Nina Hale, a company based in Minneapolis, is now offering employees a new benefit called “fur-ternity leave.” - File photo
Nina Hale, a company based in Minneapolis, is now offering employees a new benefit called “fur-ternity leave.” - File photo mhaskey@ledger-enquirer.com

A company based in Minnesota with 80 employees has taken parental leave to the next level by offering “fur-ternity leave” for dog moms and dads.

Nina Hale, a digital marketing agency based in Minneapolis, allows employees with a new cat or dog to work from home for a week to help them get settled, a news release obtained by McClatchy says.

“Families come in all different shapes and sizes — as do new babies in a household,” Allison McMenimen, EVP of client services at Nina Hale, said in an interview with Twin Cities Business. “We want to celebrate [our diverse workforce] by making sure there are policies that enable everyone to support their definition of family.”
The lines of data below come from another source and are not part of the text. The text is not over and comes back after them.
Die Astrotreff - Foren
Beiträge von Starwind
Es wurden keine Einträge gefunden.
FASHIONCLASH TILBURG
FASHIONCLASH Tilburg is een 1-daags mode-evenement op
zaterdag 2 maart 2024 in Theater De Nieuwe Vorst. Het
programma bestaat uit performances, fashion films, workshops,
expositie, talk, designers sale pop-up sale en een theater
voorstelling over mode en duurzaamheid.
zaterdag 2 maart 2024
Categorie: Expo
The new policy became an official company benefit in July.

“Nina Hale leadership had heard from team members that this specific benefit would help increase work-life happiness, which for Nina Hale, is a huge part of their employee culture,” said Amber Schwab, senior specialist of client development and marketing, via email. “While Nina Hale proudly offers other top-notch modern benefits, including employee ownership, remote working flexibility, and a sunny new office with a free gym, fur-ternity leave was embraced as a new benefit because they noticed a growing trend in new pet-ownership within the agency family over the last year.”

Twin Cities Business reports pre-existing benefits at the company include “ up to 12 weeks paternity and maternity leave, a minimum of 18 days of PTO per year, year-round 1 p.m. Friday end times, and an allotment of summer season remote work days.”

The company added the benefit after one of its employees, Senior Account Manager Connor McCarthy, requested to work from home after he recently adopted a Goldendoodle puppy named Bentley, The New York Times reports.

“It can be a stressful situation going from its original home to a new home,” McCarthy told the newspaper.

Within a day, his request was approved.

“For a lot of people, their pets are their children,” McMenimen told The New York Times. “Our employees are at all different stages of their lives.”